JOB ITEM:
Your answer should consist only of the line with "by category (requires authentication) |" and the lines after it, reproduced exactly through the end of the entries below.

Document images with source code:
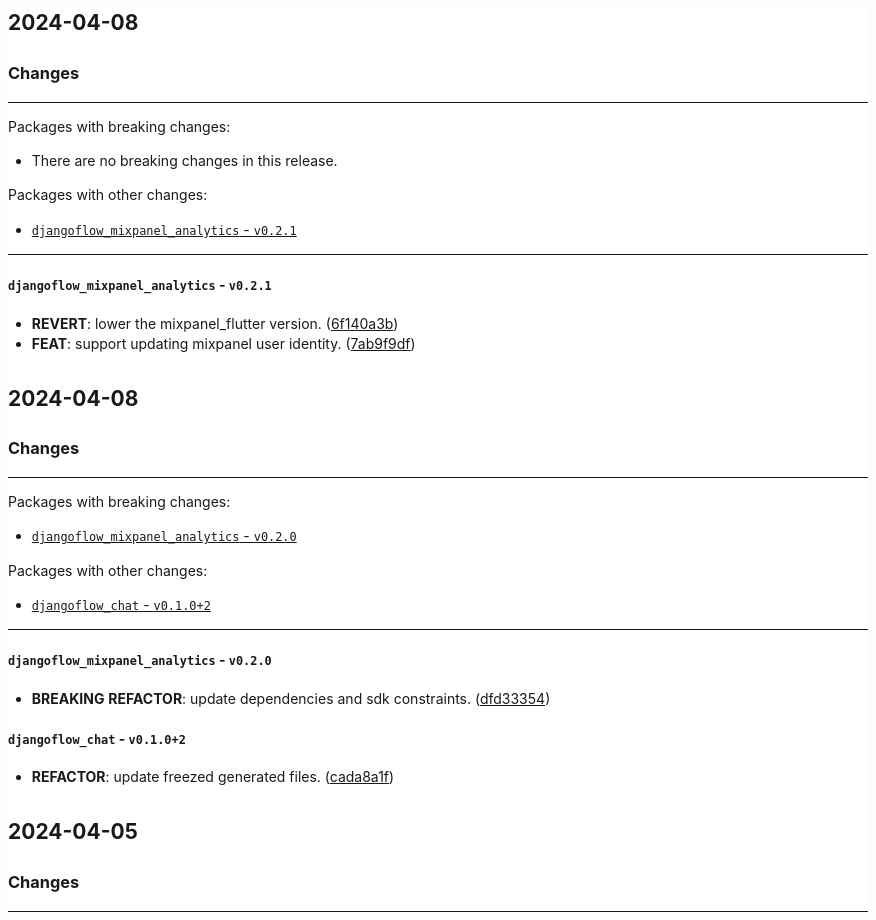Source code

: 
## 2024-04-08

### Changes

---

Packages with breaking changes:

 - There are no breaking changes in this release.

Packages with other changes:

 - [`djangoflow_mixpanel_analytics` - `v0.2.1`](#djangoflow_mixpanel_analytics---v021)

---

#### `djangoflow_mixpanel_analytics` - `v0.2.1`

 - **REVERT**: lower the mixpanel_flutter version. ([6f140a3b](https://github.com/djangoflow/flutter-djangoflow/commit/6f140a3be819412b4c869f7c6b37911d647b90c7))
 - **FEAT**: support updating mixpanel user identity. ([7ab9f9df](https://github.com/djangoflow/flutter-djangoflow/commit/7ab9f9dfcd1758dcd38e014c55d21f17761aba73))


## 2024-04-08

### Changes

---

Packages with breaking changes:

 - [`djangoflow_mixpanel_analytics` - `v0.2.0`](#djangoflow_mixpanel_analytics---v020)

Packages with other changes:

 - [`djangoflow_chat` - `v0.1.0+2`](#djangoflow_chat---v0102)

---

#### `djangoflow_mixpanel_analytics` - `v0.2.0`

 - **BREAKING** **REFACTOR**: update dependencies and sdk constraints. ([dfd33354](https://github.com/djangoflow/flutter-djangoflow/commit/dfd3335485e00cc62dd775d5cb060c1df33ea928))

#### `djangoflow_chat` - `v0.1.0+2`

 - **REFACTOR**: update freezed generated files. ([cada8a1f](https://github.com/djangoflow/flutter-djangoflow/commit/cada8a1f3041dd91220ef9bcc555775b5f967474))


## 2024-04-05

### Changes

---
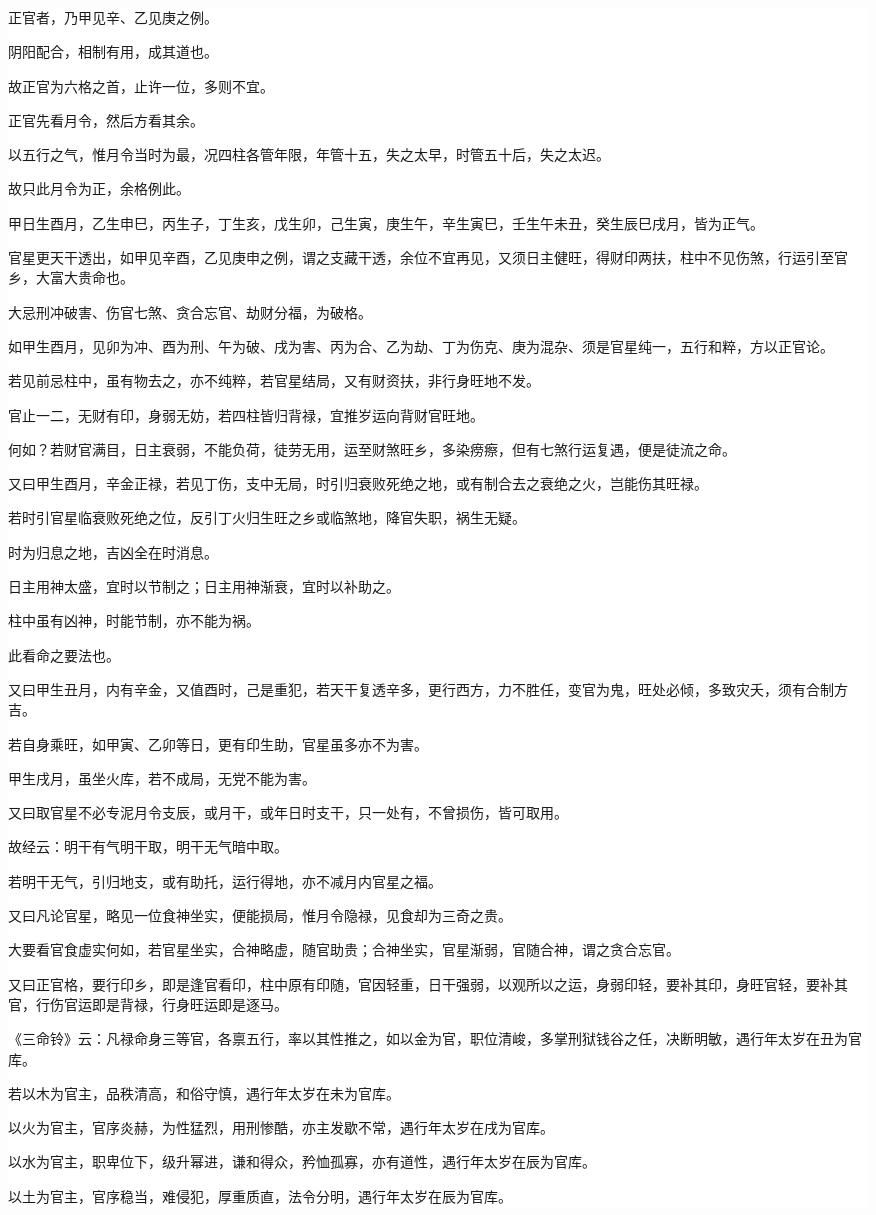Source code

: 正官者，乃甲见辛、乙见庚之例。

阴阳配合，相制有用，成其道也。

故正官为六格之首，止许一位，多则不宜。

正官先看月令，然后方看其余。

以五行之气，惟月令当时为最，况四柱各管年限，年管十五，失之太早，时管五十后，失之太迟。

故只此月令为正，余格例此。

甲日生酉月，乙生申巳，丙生子，丁生亥，戊生卯，己生寅，庚生午，辛生寅巳，壬生午未丑，癸生辰巳戌月，皆为正气。

官星更天干透出，如甲见辛酉，乙见庚申之例，谓之支藏干透，余位不宜再见，又须日主健旺，得财印两扶，柱中不见伤煞，行运引至官乡，大富大贵命也。

大忌刑冲破害、伤官七煞、贪合忘官、劫财分福，为破格。

如甲生酉月，见卯为冲、酉为刑、午为破、戌为害、丙为合、乙为劫、丁为伤克、庚为混杂、须是官星纯一，五行和粹，方以正官论。

若见前忌柱中，虽有物去之，亦不纯粹，若官星结局，又有财资扶，非行身旺地不发。

官止一二，无财有印，身弱无妨，若四柱皆归背禄，宜推岁运向背财官旺地。

何如？若财官满目，日主衰弱，不能负荷，徒劳无用，运至财煞旺乡，多染痨瘵，但有七煞行运复遇，便是徒流之命。

又曰甲生酉月，辛金正禄，若见丁伤，支中无局，时引归衰败死绝之地，或有制合去之衰绝之火，岂能伤其旺禄。

若时引官星临衰败死绝之位，反引丁火归生旺之乡或临煞地，降官失职，祸生无疑。

时为归息之地，吉凶全在时消息。

日主用神太盛，宜时以节制之；日主用神渐衰，宜时以补助之。

柱中虽有凶神，时能节制，亦不能为祸。

此看命之要法也。

又曰甲生丑月，内有辛金，又值酉时，己是重犯，若天干复透辛多，更行西方，力不胜任，变官为鬼，旺处必倾，多致灾夭，须有合制方吉。

若自身乘旺，如甲寅、乙卯等日，更有印生助，官星虽多亦不为害。

甲生戌月，虽坐火库，若不成局，无党不能为害。

又曰取官星不必专泥月令支辰，或月干，或年日时支干，只一处有，不曾损伤，皆可取用。

故经云：明干有气明干取，明干无气暗中取。

若明干无气，引归地支，或有助托，运行得地，亦不减月内官星之福。

又曰凡论官星，略见一位食神坐实，便能损局，惟月令隐禄，见食却为三奇之贵。

大要看官食虚实何如，若官星坐实，合神略虚，随官助贵；合神坐实，官星渐弱，官随合神，谓之贪合忘官。

又曰正官格，要行印乡，即是逢官看印，柱中原有印随，官因轻重，日干强弱，以观所以之运，身弱印轻，要补其印，身旺官轻，要补其官，行伤官运即是背禄，行身旺运即是逐马。

《三命铃》云：凡禄命身三等官，各禀五行，率以其性推之，如以金为官，职位清峻，多掌刑狱钱谷之任，决断明敏，遇行年太岁在丑为官库。

若以木为官主，品秩清高，和俗守慎，遇行年太岁在未为官库。

以火为官主，官序炎赫，为性猛烈，用刑惨酷，亦主发歇不常，遇行年太岁在戌为官库。

以水为官主，职卑位下，级升幂进，谦和得众，矜恤孤寡，亦有道性，遇行年太岁在辰为官库。

以土为官主，官序稳当，难侵犯，厚重质直，法令分明，遇行年太岁在辰为官库。
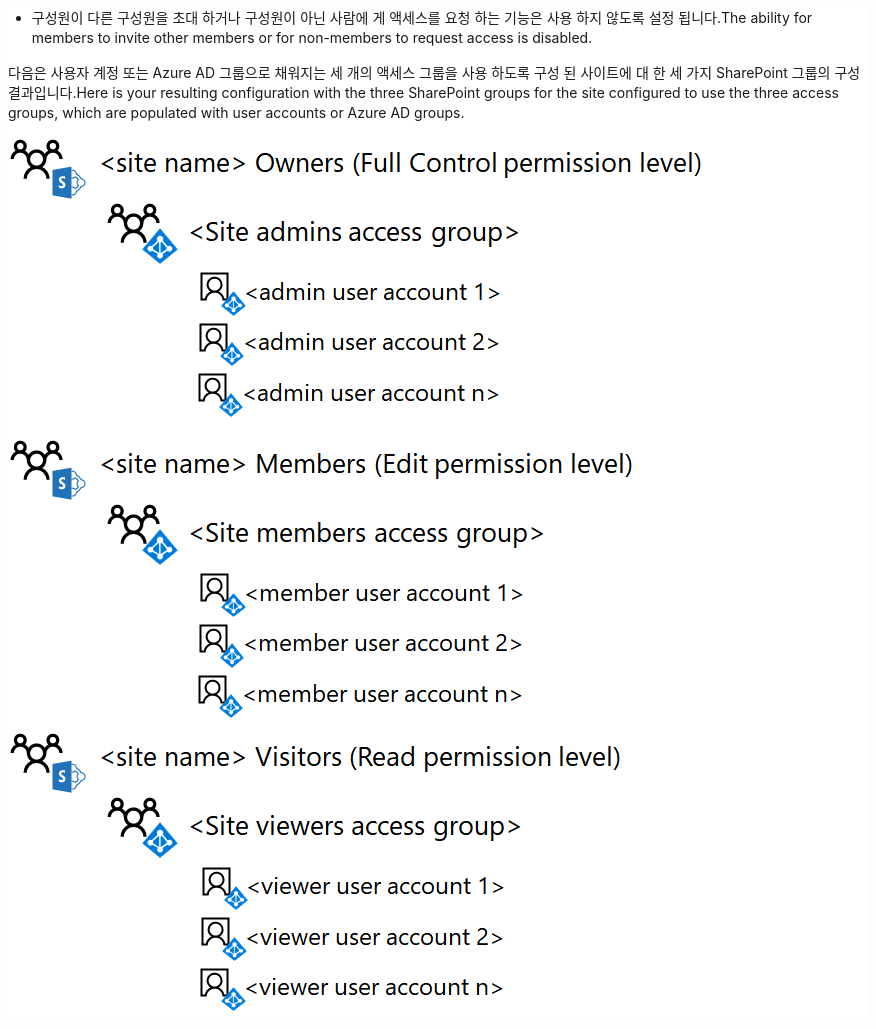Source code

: - <span data-ttu-id="4e0c1-198">구성원이 다른 구성원을 초대 하거나 구성원이 아닌 사람에 게 액세스를 요청 하는 기능은 사용 하지 않도록 설정 됩니다.</span><span class="sxs-lookup"><span data-stu-id="4e0c1-198">The ability for members to invite other members or for non-members to request access is disabled.</span></span>
    
<span data-ttu-id="4e0c1-199">다음은 사용자 계정 또는 Azure AD 그룹으로 채워지는 세 개의 액세스 그룹을 사용 하도록 구성 된 사이트에 대 한 세 가지 SharePoint 그룹의 구성 결과입니다.</span><span class="sxs-lookup"><span data-stu-id="4e0c1-199">Here is your resulting configuration with the three SharePoint groups for the site configured to use the three access groups, which are populated with user accounts or Azure AD groups.</span></span>
  
![액세스 그룹과 사용자 계정을 사용 하는 격리 된 SharePoint Online 사이트의 최종 구성](media/e7618971-06ab-447b-90ff-d8be3790fe63.png)
  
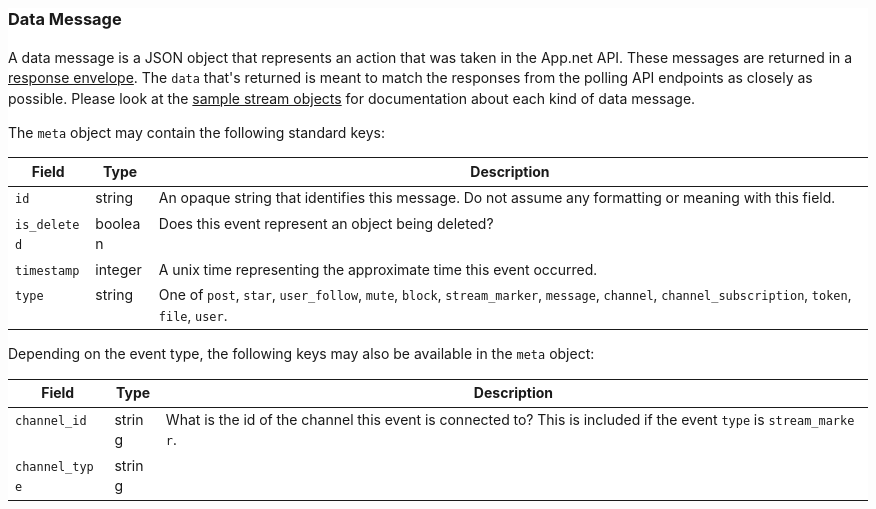### Data Message

A data message is a JSON object that represents an action that was taken in the App.net API. These messages are returned in a [response envelope](/reference/make-request/responses/#response-envelope). The `data` that's returned is meant to match the responses from the polling API endpoints as closely as possible. Please look at the [sample stream objects](#sample-stream-objects) for documentation about each kind of data message.

The `meta` object may contain the following standard keys:

<table class='table table-striped'>
    <thead>
        <tr>
            <th>Field</th>
            <th>Type</th>
            <th>Description</th>
        </tr>
    </thead>
    <tbody>
        <tr>
            <td><code>id</code></td>
            <td>string</td>
            <td>An opaque string that identifies this message. Do not assume any formatting or meaning with this field.</td>
        </tr>
        <tr>
            <td><code>is_deleted</code></td>
            <td>boolean</td>
            <td>Does this event represent an object being deleted?</td>
        </tr>
        <tr>
            <td><code>timestamp</code></td>
            <td>integer</td>
            <td>A unix time representing the approximate time this event occurred.</td>
        </tr>
        <tr>
            <td><code>type</code></td>
            <td>string</td>
            <td>One of <code>post</code>, <code>star</code>, <code>user_follow</code>, <code>mute</code>, <code>block</code>, <code>stream_marker</code>, <code>message</code>, <code>channel</code>, <code>channel_subscription</code>, <code>token</code>, <code>file</code>, <code>user</code>.</td>
        </tr>
    </tbody>
</table>

Depending on the event type, the following keys may also be available in the `meta` object:

<table class='table table-striped'>
    <thead>
        <tr>
            <th>Field</th>
            <th>Type</th>
            <th>Description</th>
        </tr>
    </thead>
    <tbody>
        <tr>
            <td><code>channel_id</code></td>
            <td>string</td>
            <td>What is the id of the channel this event is connected to? This is included if the event <code>type</code> is <code>stream_marker</code>.</td>
        </tr>
        <tr>
            <td><code>channel_type</code></td>
            <td>string</td>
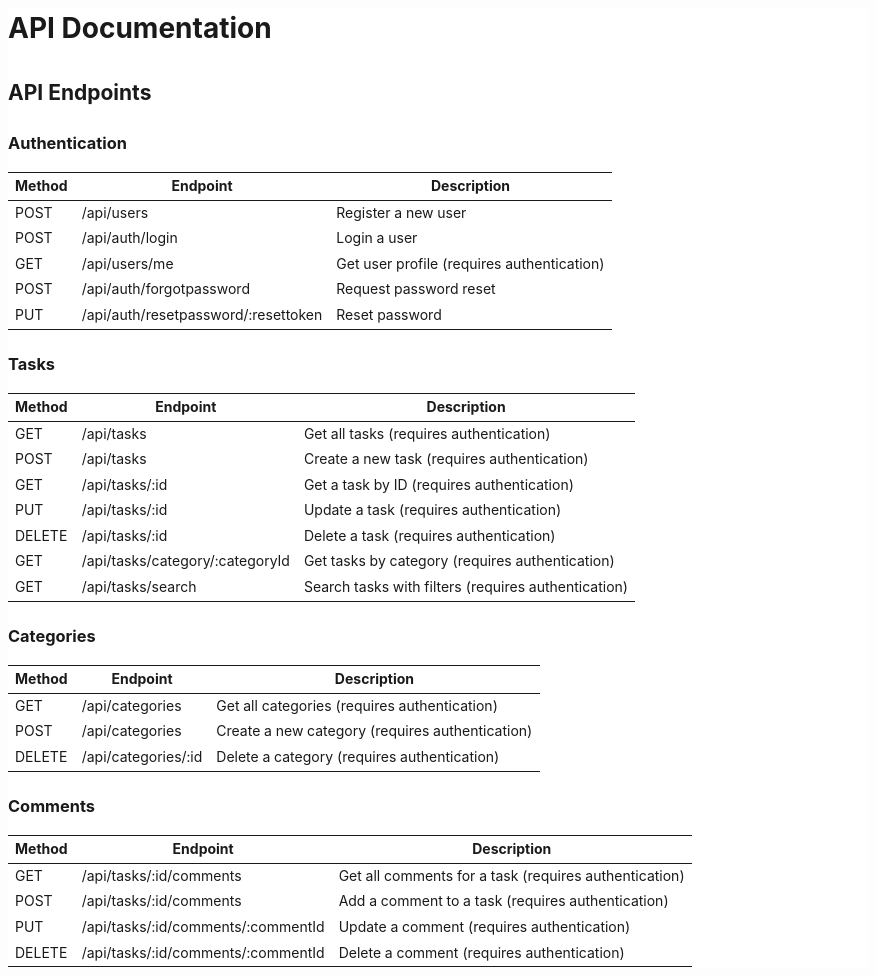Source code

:# API Documentation

## API Endpoints

### Authentication

| Method | Endpoint | Description |
|--------|----------|-------------|
| POST   | /api/users | Register a new user |
| POST   | /api/auth/login | Login a user |
| GET    | /api/users/me | Get user profile (requires authentication) |
| POST   | /api/auth/forgotpassword | Request password reset |
| PUT    | /api/auth/resetpassword/:resettoken | Reset password |

### Tasks

| Method | Endpoint | Description |
|--------|----------|-------------|
| GET    | /api/tasks | Get all tasks (requires authentication) |
| POST   | /api/tasks | Create a new task (requires authentication) |
| GET    | /api/tasks/:id | Get a task by ID (requires authentication) |
| PUT    | /api/tasks/:id | Update a task (requires authentication) |
| DELETE | /api/tasks/:id | Delete a task (requires authentication) |
| GET    | /api/tasks/category/:categoryId | Get tasks by category (requires authentication) |
| GET    | /api/tasks/search | Search tasks with filters (requires authentication) |

### Categories

| Method | Endpoint | Description |
|--------|----------|-------------|
| GET    | /api/categories | Get all categories (requires authentication) |
| POST   | /api/categories | Create a new category (requires authentication) |
| DELETE | /api/categories/:id | Delete a category (requires authentication) |

### Comments

| Method | Endpoint | Description |
|--------|----------|-------------|
| GET    | /api/tasks/:id/comments | Get all comments for a task (requires authentication) |
| POST   | /api/tasks/:id/comments | Add a comment to a task (requires authentication) |
| PUT    | /api/tasks/:id/comments/:commentId | Update a comment (requires authentication) |
| DELETE | /api/tasks/:id/comments/:commentId | Delete a comment (requires authentication) |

RESPONSE TO THE EXERCISE:
| GET    | /api/tasks/category/:categoryId | Get tasks by category (requires authentication) |
| GET    | /api/tasks/search | Search tasks with filters (requires authentication) |

### Categories

| Method | Endpoint | Description |
|--------|----------|-------------|
| GET    | /api/categories | Get all categories (requires authentication) |
| POST   | /api/categories | Create a new category (requires authentication) |
| DELETE | /api/categories/:id | Delete a category (requires authentication) |

### Comments

| Method | Endpoint | Description |
|--------|----------|-------------|
| GET    | /api/tasks/:id/comments | Get all comments for a task (requires authentication) |
| POST   | /api/tasks/:id/comments | Add a comment to a task (requires authentication) |
| PUT    | /api/tasks/:id/comments/:commentId | Update a comment (requires authentication) |
| DELETE | /api/tasks/:id/comments/:commentId | Delete a comment (requires authentication) |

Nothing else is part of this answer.